Отец Мунихэм вздыхает.

— Иди домой, Кэт.

— Но я должна была совершить что-то нехорошее. Просто сейчас не могу вспомнить. Мне не хочется, чтобы вы думали иначе.

— Тебе станет лучше, если ты дважды прочтешь хвалу святому Колумбе и молитву к Деве Марии?

— Да, спасибо.

Отец Мунихэм отпускает мне грехи. И я сама чувствую себя прощенной. Когда встаю, я вижу, что на скамье в противоположном конце церкви сидит еще кое-кто, ожидающий исповеди. Это Энни, младшая сестра Дори-Мод. Помада на ее губах слегка размазана, но было бы, наверное, невежливо указывать на это почти слепой женщине, и потому я ничего не говорю. И я не сразу замечаю Элизабет, которая сидит на краю той же самой скамьи; волосы у нее собраны вверх, руки сложены на груди. Я не могу решить, которая из них собралась исповедаться. Энни выглядит не от мира сего, но она всегда такая, поскольку видит только в трех футах перед собой. Элизабет кажется слегка рассерженной, но и она всегда такая, потому что видит гораздо дальше, чем на три фута.

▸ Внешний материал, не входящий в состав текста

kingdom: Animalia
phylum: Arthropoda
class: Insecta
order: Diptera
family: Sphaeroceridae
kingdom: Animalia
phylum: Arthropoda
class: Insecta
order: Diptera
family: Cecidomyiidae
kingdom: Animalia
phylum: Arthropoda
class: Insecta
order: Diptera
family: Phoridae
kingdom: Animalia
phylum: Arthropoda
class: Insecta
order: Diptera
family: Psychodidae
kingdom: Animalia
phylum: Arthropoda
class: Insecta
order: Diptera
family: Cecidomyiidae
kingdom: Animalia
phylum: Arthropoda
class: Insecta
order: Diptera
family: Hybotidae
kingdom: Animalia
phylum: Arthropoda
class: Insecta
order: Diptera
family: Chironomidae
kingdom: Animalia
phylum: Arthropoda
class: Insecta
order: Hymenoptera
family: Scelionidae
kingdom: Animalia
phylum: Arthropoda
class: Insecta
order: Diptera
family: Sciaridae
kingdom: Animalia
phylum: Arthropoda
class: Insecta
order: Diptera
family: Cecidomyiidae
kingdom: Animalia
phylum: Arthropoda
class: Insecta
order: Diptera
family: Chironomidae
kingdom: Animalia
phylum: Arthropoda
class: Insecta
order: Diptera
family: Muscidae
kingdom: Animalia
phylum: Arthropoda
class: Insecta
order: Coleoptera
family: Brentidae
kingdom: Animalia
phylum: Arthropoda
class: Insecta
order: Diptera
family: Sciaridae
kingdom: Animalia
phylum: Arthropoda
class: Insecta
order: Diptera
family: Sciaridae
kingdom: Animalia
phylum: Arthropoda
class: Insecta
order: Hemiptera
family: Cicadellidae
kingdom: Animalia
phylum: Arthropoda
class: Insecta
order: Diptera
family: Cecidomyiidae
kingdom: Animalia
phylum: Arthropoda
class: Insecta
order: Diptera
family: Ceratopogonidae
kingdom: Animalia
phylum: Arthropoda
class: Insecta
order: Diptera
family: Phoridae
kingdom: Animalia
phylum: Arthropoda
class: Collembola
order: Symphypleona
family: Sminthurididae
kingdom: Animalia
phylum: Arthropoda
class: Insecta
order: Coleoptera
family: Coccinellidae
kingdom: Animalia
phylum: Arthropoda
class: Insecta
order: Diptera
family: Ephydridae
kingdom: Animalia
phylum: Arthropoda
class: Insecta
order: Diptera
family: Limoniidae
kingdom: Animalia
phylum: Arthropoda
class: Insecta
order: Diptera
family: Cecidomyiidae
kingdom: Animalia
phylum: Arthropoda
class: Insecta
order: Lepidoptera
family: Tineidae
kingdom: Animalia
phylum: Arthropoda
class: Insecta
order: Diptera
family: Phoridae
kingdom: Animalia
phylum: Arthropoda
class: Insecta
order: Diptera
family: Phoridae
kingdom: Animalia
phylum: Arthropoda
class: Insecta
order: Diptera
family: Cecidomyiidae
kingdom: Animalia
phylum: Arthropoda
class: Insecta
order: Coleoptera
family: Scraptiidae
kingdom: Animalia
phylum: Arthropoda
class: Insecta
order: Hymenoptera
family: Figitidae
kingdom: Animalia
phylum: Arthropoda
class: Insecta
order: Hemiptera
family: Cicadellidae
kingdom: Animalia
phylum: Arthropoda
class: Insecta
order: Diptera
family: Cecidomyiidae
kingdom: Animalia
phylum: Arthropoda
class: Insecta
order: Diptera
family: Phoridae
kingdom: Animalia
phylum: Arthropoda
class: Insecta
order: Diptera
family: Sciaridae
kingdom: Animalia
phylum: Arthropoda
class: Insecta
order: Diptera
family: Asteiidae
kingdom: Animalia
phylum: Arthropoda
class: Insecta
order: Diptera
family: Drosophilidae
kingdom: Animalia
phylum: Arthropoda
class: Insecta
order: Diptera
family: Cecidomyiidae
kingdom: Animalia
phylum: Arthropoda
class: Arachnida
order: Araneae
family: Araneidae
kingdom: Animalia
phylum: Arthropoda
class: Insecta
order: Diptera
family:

— Пак! — окликает меня Элизабет.

Энни тоже приветствует меня своим мягким голосом.

— Куда сейчас направляешься? — спрашивает Элизабет.

Я чувствую себя немного лучше, чем перед приходом в церковь.

— Да так, мне нужно вернуть кое-кому куртку.

Глава сорок пятая

Пак

Еще до поворота на сумрачную дорожку, ведущую к конюшне Малверна, я вижу доказательства того, что приближаюсь именно к нужному месту. Вокруг на лугах пасется множество лошадей, и я чую это: отличные лошади выдают отличный навоз, так как едят отличное сено. А мне-то всегда казалось, что конский навоз ничуть не лучше кошачьих кучек. Конечно, ничего особо противного нет ни в том ни в другом, если этого добра не слишком много и оно не слишком старое. И нет ничего противного в запахе навоза, плывущем над конюшней Малверна, хотя навоза здесь много. Он просто другого качества. Поскольку позади у меня длинный день, но при этом нет причин полагать, что он затянется еще на столько же, я позволяю себе маленькое удовольствие: воображаю, будто все эти пологие луга и холеные кобылы принадлежат мне и я не спеша шагаю к своей собственной конюшне, с приятным сознанием того, что все это имущество мое, а на ужин у меня обязательно будет говядина.

Слева от меня мчится галопом чистокровный рысистый мерин. Сидящий на нем тощий человек подтянул стремена очень высоко, как жокей, — и я полагаю, это и есть жокей, судя по его посадке: он как будто висит над лошадью, а не сидит на ней верхом. Наездник чуть наклоняется в сторону, вглядываясь во что-то за оградой, и если бы я была такой же любительницей заключать пари, как Дори-Мод, поставила бы на то, что он не с Тисби. Хотя бы потому, что на нем белые ботинки, которые купить на нашем острове невозможно. Ближе к главному зданию я вижу конюха, ведущего обратно на луг серую лошадь с влажной шкурой. Лошадь выглядит чище, чем я сама, по моим ощущениям, и она определенно питается лучше, чем я.